▶ [Exercise goal]
Each entry below must be repeated exactly, with pictures left out.

### Records for this exercise ###

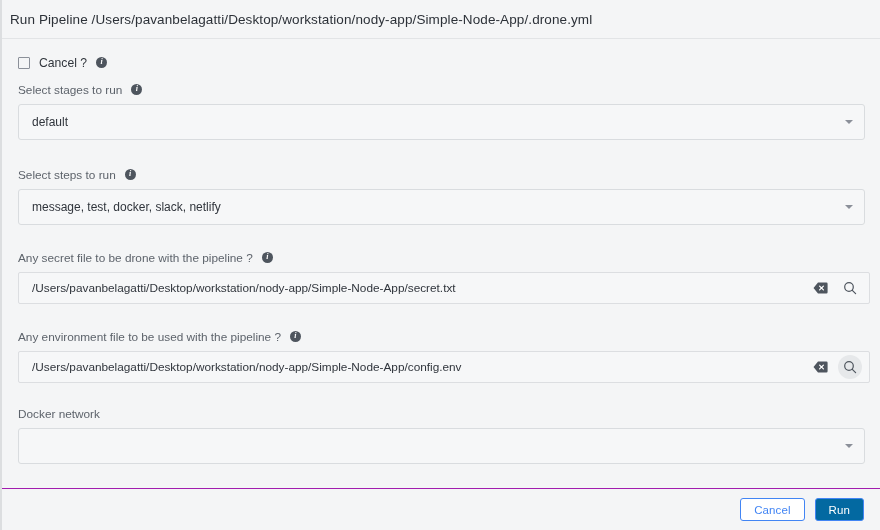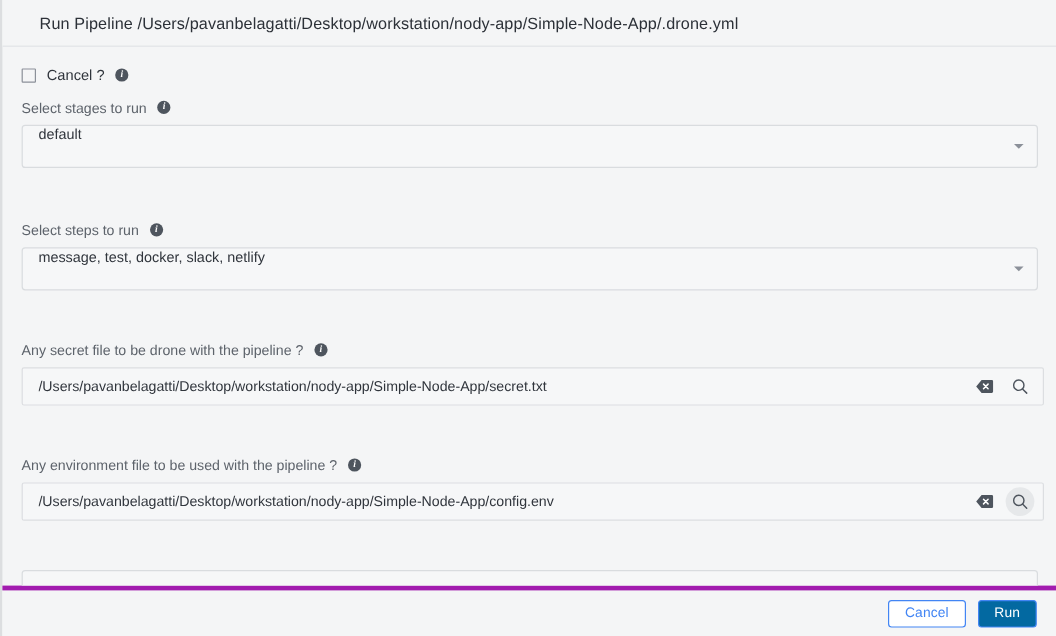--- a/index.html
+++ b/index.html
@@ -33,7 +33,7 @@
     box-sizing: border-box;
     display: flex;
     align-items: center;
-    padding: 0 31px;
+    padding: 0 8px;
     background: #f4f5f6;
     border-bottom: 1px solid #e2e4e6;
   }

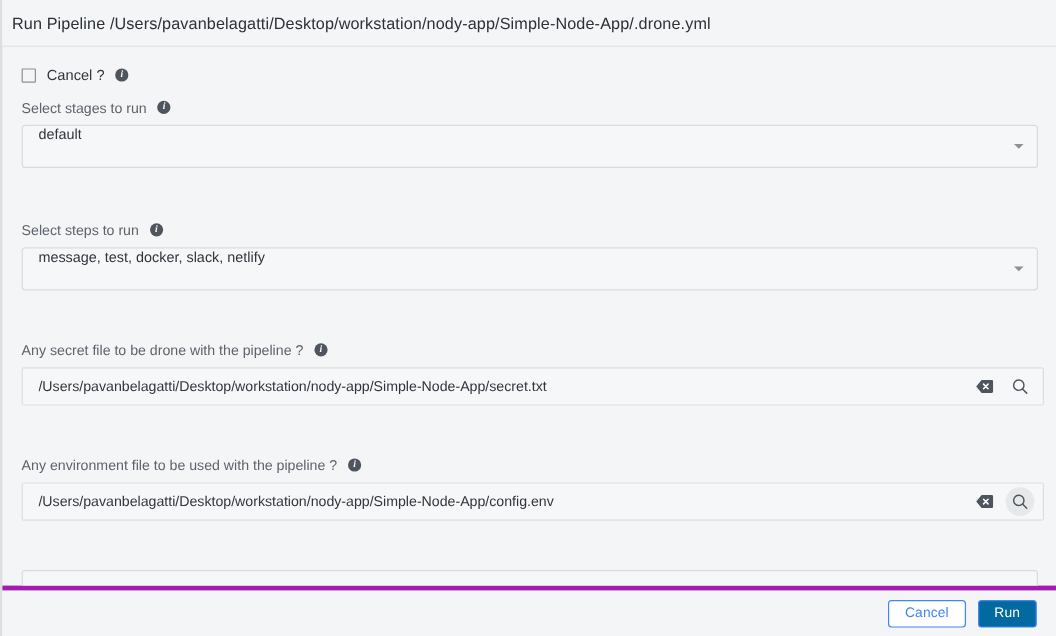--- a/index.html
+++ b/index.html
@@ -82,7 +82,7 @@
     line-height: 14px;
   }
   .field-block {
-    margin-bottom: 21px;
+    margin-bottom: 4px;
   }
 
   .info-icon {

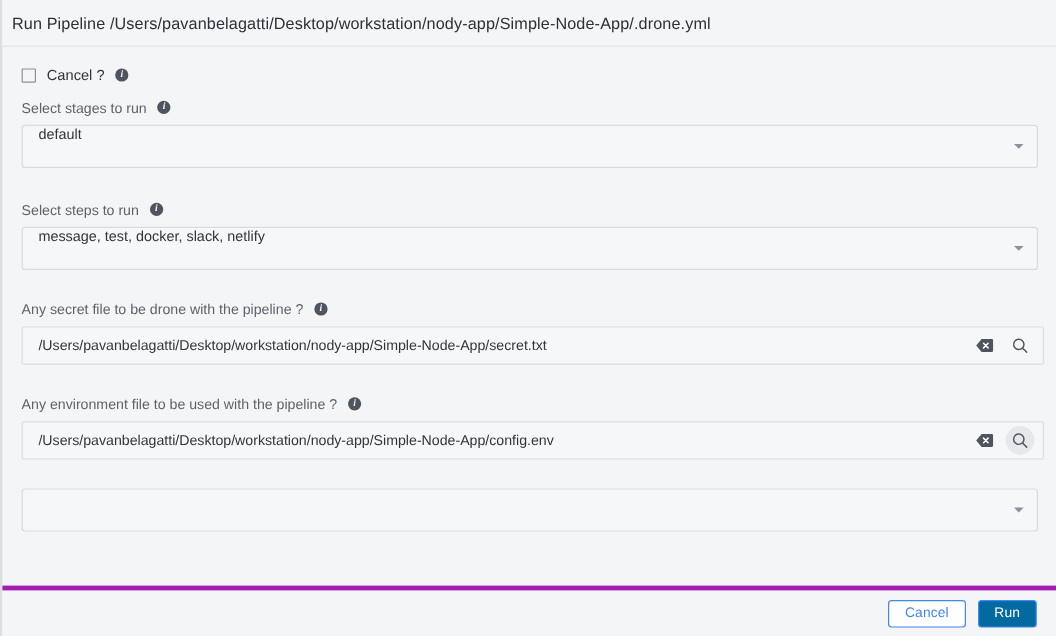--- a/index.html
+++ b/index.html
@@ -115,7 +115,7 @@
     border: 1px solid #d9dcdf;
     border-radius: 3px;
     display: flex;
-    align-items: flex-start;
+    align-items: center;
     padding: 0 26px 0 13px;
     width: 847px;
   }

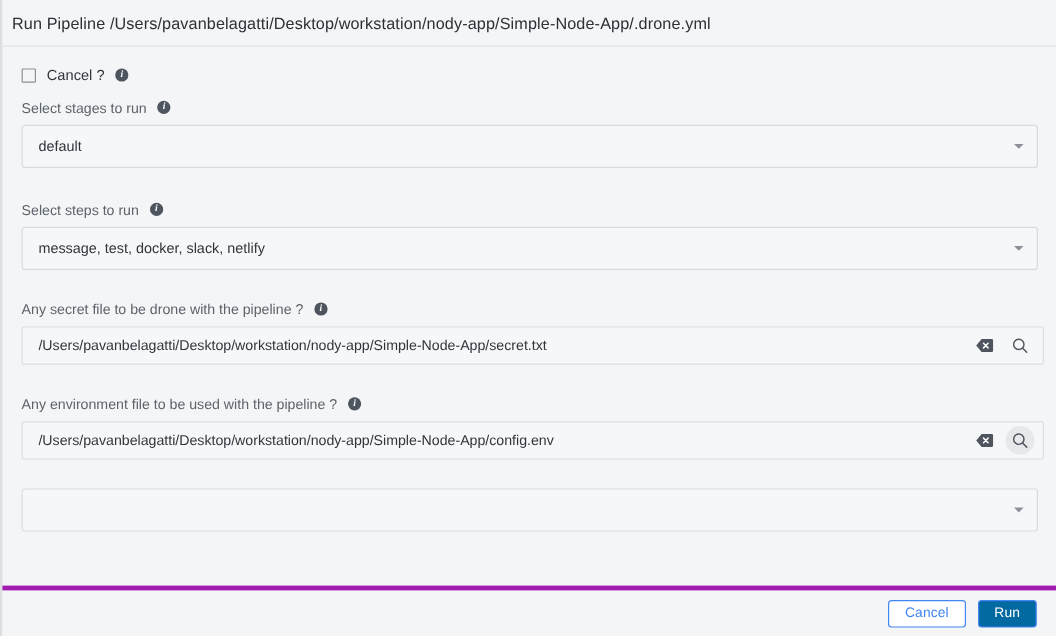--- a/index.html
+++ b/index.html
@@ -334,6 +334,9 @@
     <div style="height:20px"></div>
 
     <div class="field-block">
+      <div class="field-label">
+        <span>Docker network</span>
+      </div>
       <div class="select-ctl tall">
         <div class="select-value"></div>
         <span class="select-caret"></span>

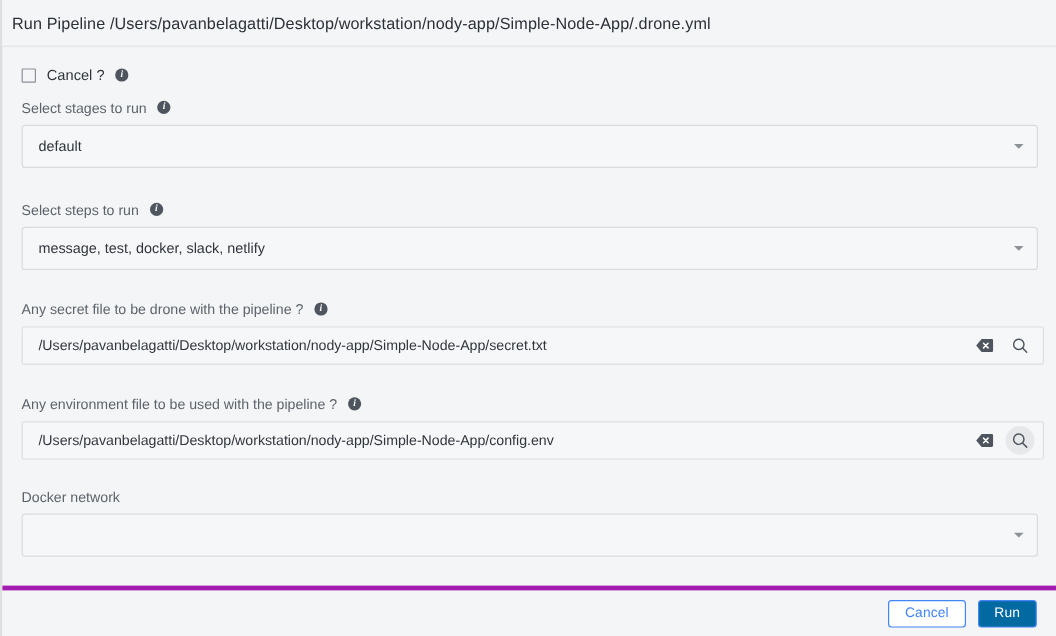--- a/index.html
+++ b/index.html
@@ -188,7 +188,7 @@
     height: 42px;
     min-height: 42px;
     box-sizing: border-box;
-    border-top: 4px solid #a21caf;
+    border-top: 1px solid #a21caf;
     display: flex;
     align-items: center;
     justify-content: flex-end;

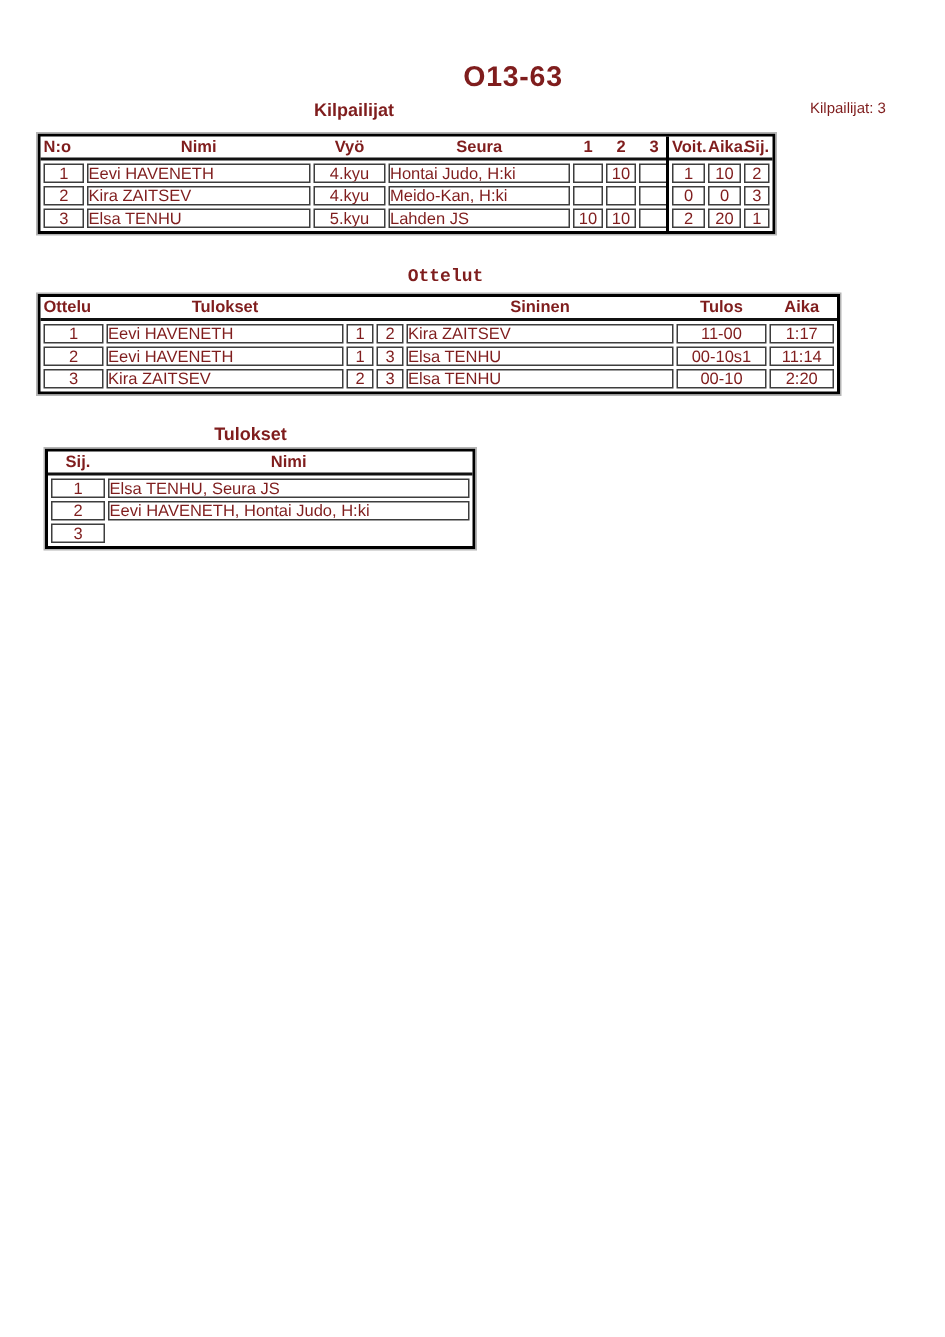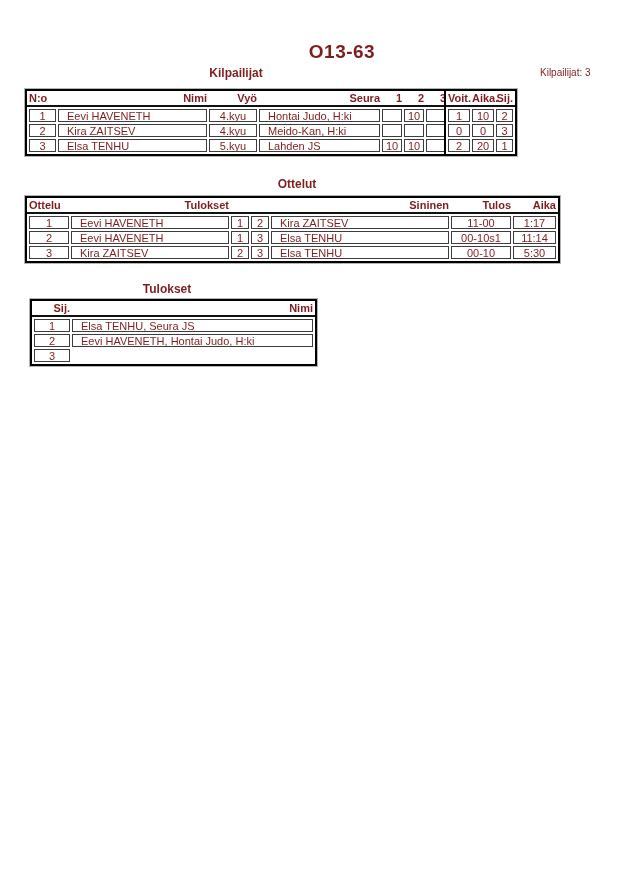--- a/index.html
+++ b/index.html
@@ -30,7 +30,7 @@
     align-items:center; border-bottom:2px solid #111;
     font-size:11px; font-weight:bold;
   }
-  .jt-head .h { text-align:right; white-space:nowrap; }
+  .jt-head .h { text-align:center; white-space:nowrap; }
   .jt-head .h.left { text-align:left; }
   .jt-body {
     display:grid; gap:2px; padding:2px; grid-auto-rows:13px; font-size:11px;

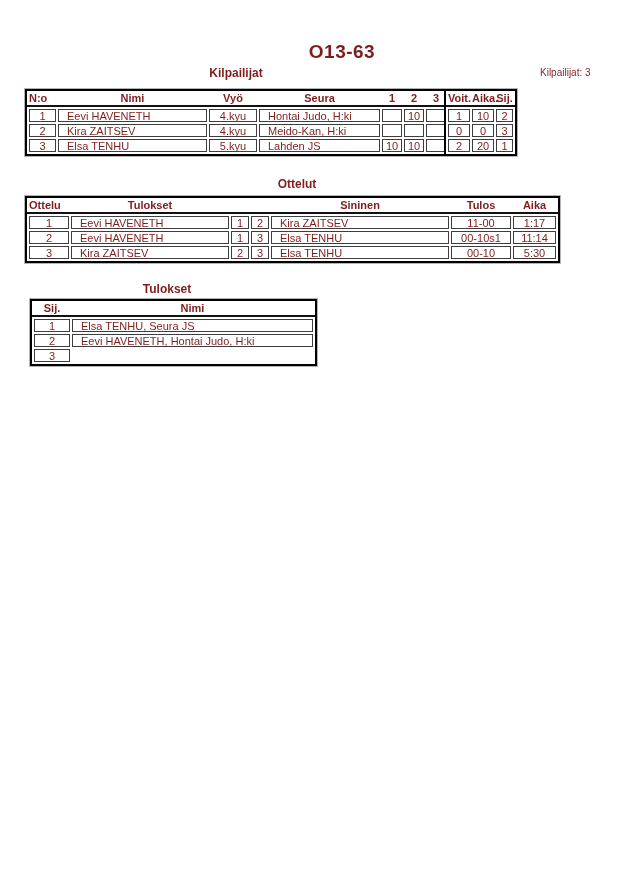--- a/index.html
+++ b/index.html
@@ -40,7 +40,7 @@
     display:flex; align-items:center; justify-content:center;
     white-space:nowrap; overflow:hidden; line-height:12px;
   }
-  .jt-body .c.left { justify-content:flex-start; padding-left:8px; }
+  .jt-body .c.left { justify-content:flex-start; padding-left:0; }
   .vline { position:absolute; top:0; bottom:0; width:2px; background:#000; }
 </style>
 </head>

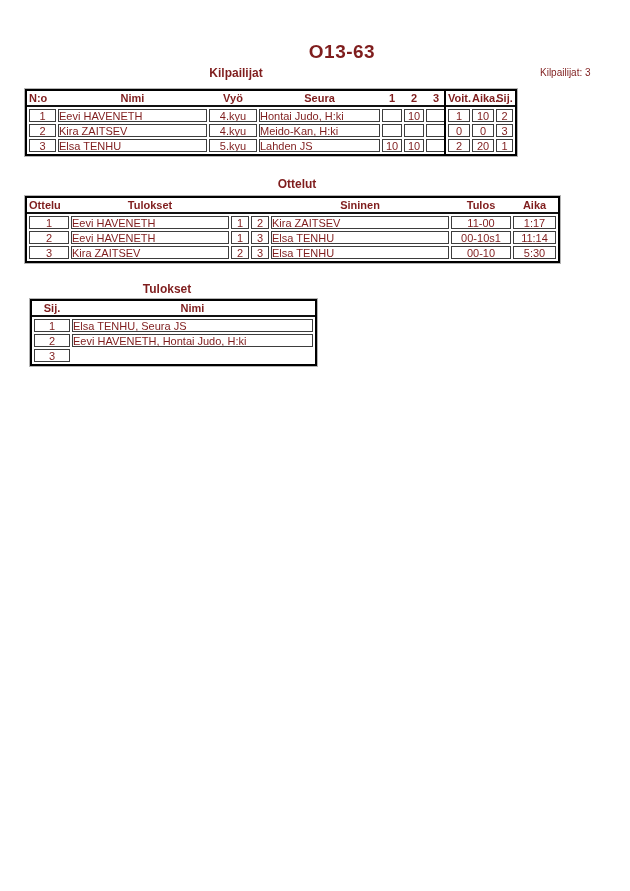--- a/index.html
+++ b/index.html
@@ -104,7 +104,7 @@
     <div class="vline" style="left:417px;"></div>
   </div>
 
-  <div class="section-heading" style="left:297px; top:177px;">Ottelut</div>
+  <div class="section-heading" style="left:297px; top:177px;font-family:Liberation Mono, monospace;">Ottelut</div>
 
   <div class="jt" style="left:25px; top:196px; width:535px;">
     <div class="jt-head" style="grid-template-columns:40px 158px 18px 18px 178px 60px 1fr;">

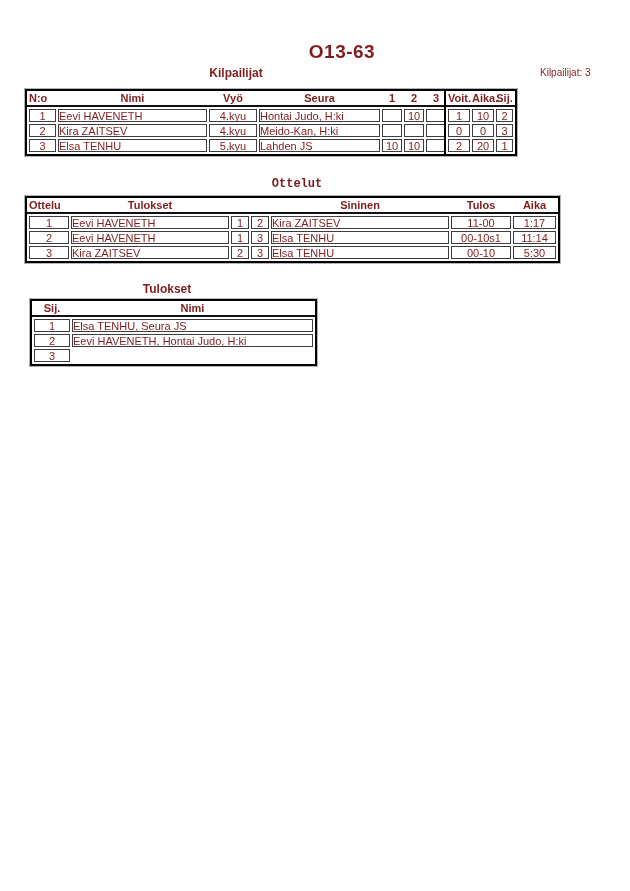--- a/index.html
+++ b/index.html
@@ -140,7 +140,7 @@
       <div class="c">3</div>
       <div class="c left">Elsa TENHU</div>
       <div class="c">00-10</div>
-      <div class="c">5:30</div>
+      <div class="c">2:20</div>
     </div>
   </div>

###

▶ [Response area]
--- a/index.html
+++ b/index.html
@@ -33,7 +33,7 @@
     box-sizing: border-box;
     display: flex;
     align-items: center;
-    padding: 0 31px;
+    padding: 0 8px;
     background: #f4f5f6;
     border-bottom: 1px solid #e2e4e6;
   }

--- a/index.html
+++ b/index.html
@@ -82,7 +82,7 @@
     line-height: 14px;
   }
   .field-block {
-    margin-bottom: 21px;
+    margin-bottom: 4px;
   }
 
   .info-icon {

--- a/index.html
+++ b/index.html
@@ -115,7 +115,7 @@
     border: 1px solid #d9dcdf;
     border-radius: 3px;
     display: flex;
-    align-items: flex-start;
+    align-items: center;
     padding: 0 26px 0 13px;
     width: 847px;
   }

--- a/index.html
+++ b/index.html
@@ -334,6 +334,9 @@
     <div style="height:20px"></div>
 
     <div class="field-block">
+      <div class="field-label">
+        <span>Docker network</span>
+      </div>
       <div class="select-ctl tall">
         <div class="select-value"></div>
         <span class="select-caret"></span>

--- a/index.html
+++ b/index.html
@@ -188,7 +188,7 @@
     height: 42px;
     min-height: 42px;
     box-sizing: border-box;
-    border-top: 4px solid #a21caf;
+    border-top: 1px solid #a21caf;
     display: flex;
     align-items: center;
     justify-content: flex-end;

--- a/index.html
+++ b/index.html
@@ -30,7 +30,7 @@
     align-items:center; border-bottom:2px solid #111;
     font-size:11px; font-weight:bold;
   }
-  .jt-head .h { text-align:right; white-space:nowrap; }
+  .jt-head .h { text-align:center; white-space:nowrap; }
   .jt-head .h.left { text-align:left; }
   .jt-body {
     display:grid; gap:2px; padding:2px; grid-auto-rows:13px; font-size:11px;

--- a/index.html
+++ b/index.html
@@ -40,7 +40,7 @@
     display:flex; align-items:center; justify-content:center;
     white-space:nowrap; overflow:hidden; line-height:12px;
   }
-  .jt-body .c.left { justify-content:flex-start; padding-left:8px; }
+  .jt-body .c.left { justify-content:flex-start; padding-left:0; }
   .vline { position:absolute; top:0; bottom:0; width:2px; background:#000; }
 </style>
 </head>

--- a/index.html
+++ b/index.html
@@ -104,7 +104,7 @@
     <div class="vline" style="left:417px;"></div>
   </div>
 
-  <div class="section-heading" style="left:297px; top:177px;">Ottelut</div>
+  <div class="section-heading" style="left:297px; top:177px;font-family:Liberation Mono, monospace;">Ottelut</div>
 
   <div class="jt" style="left:25px; top:196px; width:535px;">
     <div class="jt-head" style="grid-template-columns:40px 158px 18px 18px 178px 60px 1fr;">

--- a/index.html
+++ b/index.html
@@ -140,7 +140,7 @@
       <div class="c">3</div>
       <div class="c left">Elsa TENHU</div>
       <div class="c">00-10</div>
-      <div class="c">5:30</div>
+      <div class="c">2:20</div>
     </div>
   </div>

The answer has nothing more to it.